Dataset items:
- - - - - - -

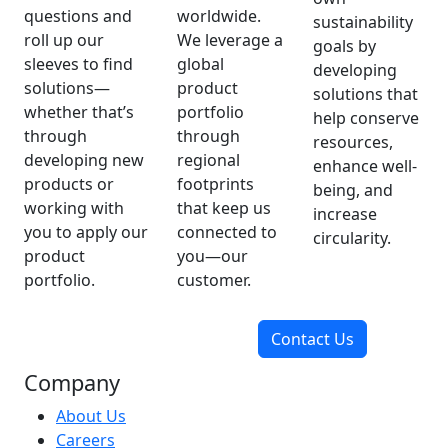
questions and
worldwide.
sustainability
roll up our
We leverage a
goals by
sleeves to find
global
developing
solutions—
product
solutions that
whether that’s
portfolio
help conserve
through
through
resources,
developing new
regional
enhance well-
products or
footprints
being, and
working with
that keep us
increase
you to apply our
connected to
circularity.
product
you—our
portfolio.
customer.
Contact Us
Company
About Us
Careers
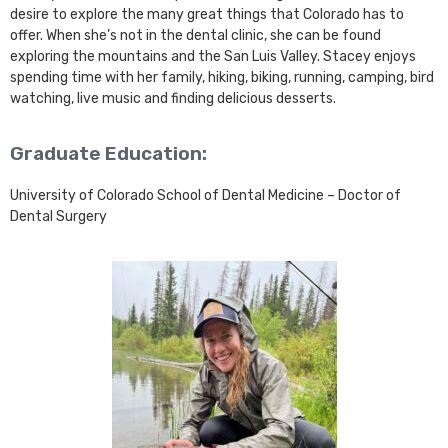
desire to explore the many great things that Colorado has to
offer. When she’s not in the dental clinic, she can be found
exploring the mountains and the San Luis Valley. Stacey enjoys
spending time with her family, hiking, biking, running, camping, bird
watching, live music and finding delicious desserts.
Graduate Education:
University of Colorado School of Dental Medicine – Doctor of
Dental Surgery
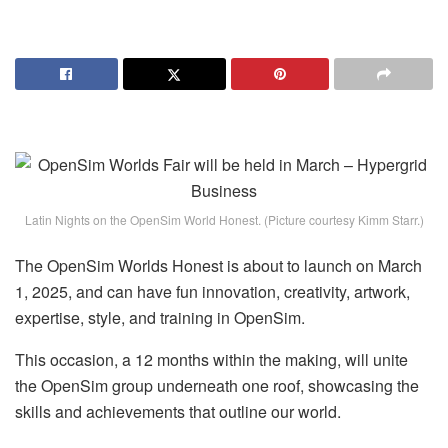
Latin Nights on the OpenSim World Honest. (Picture courtesy Kimm Starr.)
The OpenSim Worlds Honest is about to launch on March
1, 2025, and can have fun innovation, creativity, artwork,
expertise, style, and training in OpenSim.
This occasion, a 12 months within the making, will unite
the OpenSim group underneath one roof, showcasing the
skills and achievements that outline our world.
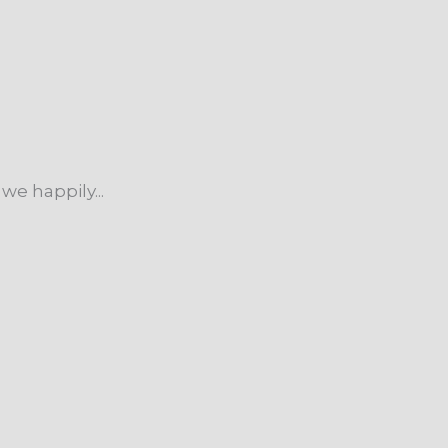
we happily...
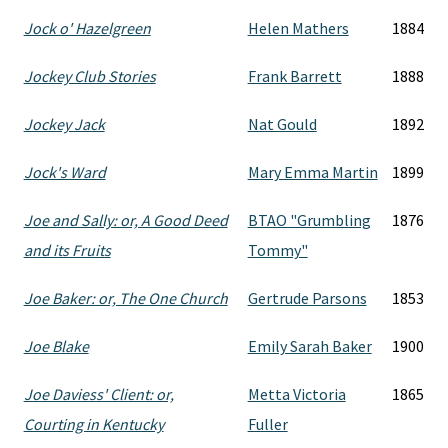
Jock o' Hazelgreen
Helen Mathers
1884
Jockey Club Stories
Frank Barrett
1888
Jockey Jack
Nat Gould
1892
Jock's Ward
Mary Emma Martin
1899
Joe and Sally: or, A Good Deed
BTAO "Grumbling
1876
and its Fruits
Tommy"
Joe Baker: or, The One Church
Gertrude Parsons
1853
Joe Blake
Emily Sarah Baker
1900
Joe Daviess' Client: or,
Metta Victoria
1865
Courting in Kentucky
Fuller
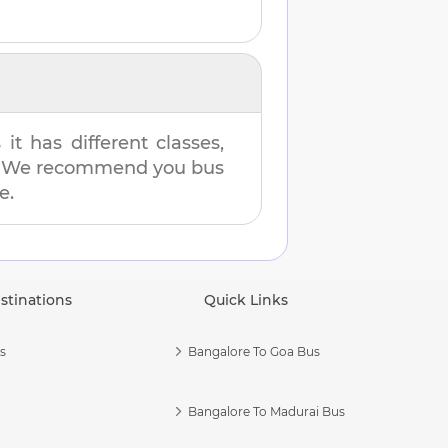
t has different classes,
es. We recommend you bus
e.
stinations
Quick Links
s
Bangalore To Goa Bus
Bangalore To Madurai Bus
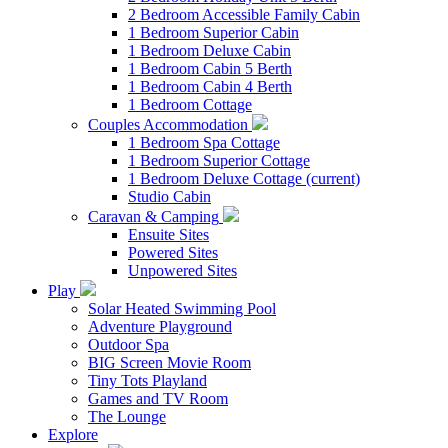
2 Bedroom Accessible Family Cabin
1 Bedroom Superior Cabin
1 Bedroom Deluxe Cabin
1 Bedroom Cabin 5 Berth
1 Bedroom Cabin 4 Berth
1 Bedroom Cottage
Couples Accommodation
1 Bedroom Spa Cottage
1 Bedroom Superior Cottage
1 Bedroom Deluxe Cottage
(current)
Studio Cabin
Caravan & Camping
Ensuite Sites
Powered Sites
Unpowered Sites
Play
Solar Heated Swimming Pool
Adventure Playground
Outdoor Spa
BIG Screen Movie Room
Tiny Tots Playland
Games and TV Room
The Lounge
Explore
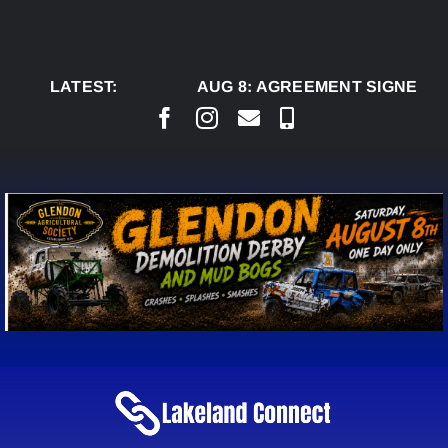
Skip
to
content
LATEST:
AUG 8:
AGREEMENT SIGNED TO 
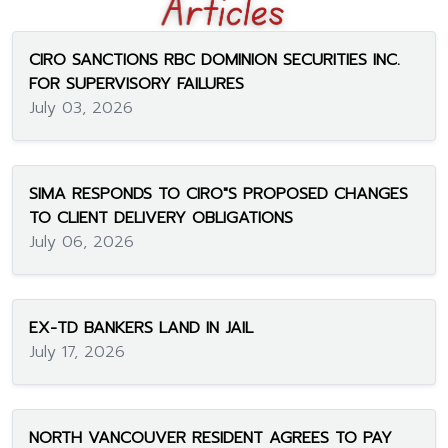
CIRO SANCTIONS RBC DOMINION SECURITIES INC.
FOR SUPERVISORY FAILURES
July 03, 2026
SIMA RESPONDS TO CIRO"S PROPOSED CHANGES
TO CLIENT DELIVERY OBLIGATIONS
July 06, 2026
EX-TD BANKERS LAND IN JAIL
July 17, 2026
NORTH VANCOUVER RESIDENT AGREES TO PAY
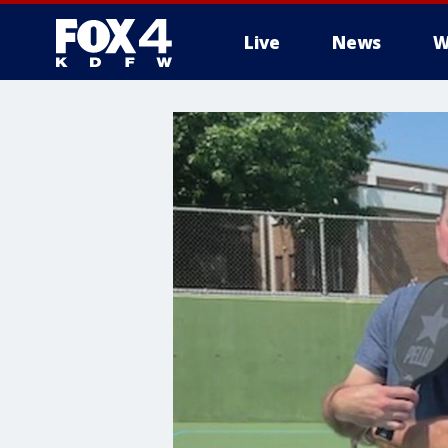
Live
News
W
More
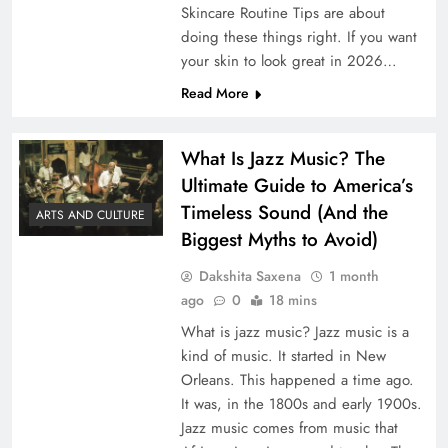
Skincare Routine Tips are about
doing these things right. If you want
your skin to look great in 2026…
Read More
What Is Jazz Music? The
Ultimate Guide to America’s
Timeless Sound (And the
ARTS AND CULTURE
Biggest Myths to Avoid)
Dakshita Saxena
1 month
ago
0
18 mins
What is jazz music? Jazz music is a
kind of music. It started in New
Orleans. This happened a time ago.
It was, in the 1800s and early 1900s.
Jazz music comes from music that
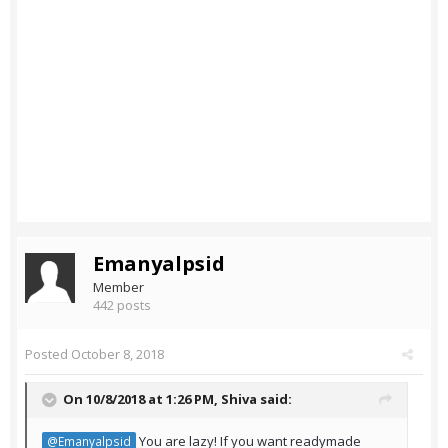
Emanyalpsid
Member
442 posts
Posted
October 8, 2018
On 10/8/2018 at 1:26 PM,
Shiva
said:
You are lazy! If you want readymade
@Emanyalpsid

- - - - - - -

▶ [Your goal] Print the entries again exactly as they appear above. Do not print the pictures.

▶ [Problem solution]
questions and
worldwide.
sustainability
roll up our
We leverage a
goals by
sleeves to find
global
developing
solutions—
product
solutions that
whether that’s
portfolio
help conserve
through
through
resources,
developing new
regional
enhance well-
products or
footprints
being, and
working with
that keep us
increase
you to apply our
connected to
circularity.
product
you—our
portfolio.
customer.
Contact Us
Company
About Us
Careers
desire to explore the many great things that Colorado has to
offer. When she’s not in the dental clinic, she can be found
exploring the mountains and the San Luis Valley. Stacey enjoys
spending time with her family, hiking, biking, running, camping, bird
watching, live music and finding delicious desserts.
Graduate Education:
University of Colorado School of Dental Medicine – Doctor of
Dental Surgery
Latin Nights on the OpenSim World Honest. (Picture courtesy Kimm Starr.)
The OpenSim Worlds Honest is about to launch on March
1, 2025, and can have fun innovation, creativity, artwork,
expertise, style, and training in OpenSim.
This occasion, a 12 months within the making, will unite
the OpenSim group underneath one roof, showcasing the
skills and achievements that outline our world.
we happily...
Jock o' Hazelgreen
Helen Mathers
1884
Jockey Club Stories
Frank Barrett
1888
Jockey Jack
Nat Gould
1892
Jock's Ward
Mary Emma Martin
1899
Joe and Sally: or, A Good Deed
BTAO "Grumbling
1876
and its Fruits
Tommy"
Joe Baker: or, The One Church
Gertrude Parsons
1853
Joe Blake
Emily Sarah Baker
1900
Joe Daviess' Client: or,
Metta Victoria
1865
Courting in Kentucky
Fuller
t has different classes,
es. We recommend you bus
e.
stinations
Quick Links
s
Bangalore To Goa Bus
Bangalore To Madurai Bus
2 Bedroom Accessible Family Cabin
1 Bedroom Superior Cabin
1 Bedroom Deluxe Cabin
1 Bedroom Cabin 5 Berth
1 Bedroom Cabin 4 Berth
1 Bedroom Cottage
Couples Accommodation
1 Bedroom Spa Cottage
1 Bedroom Superior Cottage
1 Bedroom Deluxe Cottage
(current)
Studio Cabin
Caravan & Camping
Ensuite Sites
Powered Sites
Unpowered Sites
Play
Solar Heated Swimming Pool
Adventure Playground
Outdoor Spa
BIG Screen Movie Room
Tiny Tots Playland
Games and TV Room
The Lounge
Explore
Skip
to
content
LATEST:
AUG 8:
AGREEMENT SIGNED TO 
CIRO SANCTIONS RBC DOMINION SECURITIES INC.
FOR SUPERVISORY FAILURES
July 03, 2026
SIMA RESPONDS TO CIRO"S PROPOSED CHANGES
TO CLIENT DELIVERY OBLIGATIONS
July 06, 2026
EX-TD BANKERS LAND IN JAIL
July 17, 2026
NORTH VANCOUVER RESIDENT AGREES TO PAY
Live
News
W
More
Skincare Routine Tips are about
doing these things right. If you want
your skin to look great in 2026…
Read More
What Is Jazz Music? The
Ultimate Guide to America’s
Timeless Sound (And the
ARTS AND CULTURE
Biggest Myths to Avoid)
Dakshita Saxena
1 month
ago
0
18 mins
What is jazz music? Jazz music is a
kind of music. It started in New
Orleans. This happened a time ago.
It was, in the 1800s and early 1900s.
Jazz music comes from music that
Emanyalpsid
Member
442 posts
Posted
October 8, 2018
On 10/8/2018 at 1:26 PM,
Shiva
said:
You are lazy! If you want readymade
@Emanyalpsid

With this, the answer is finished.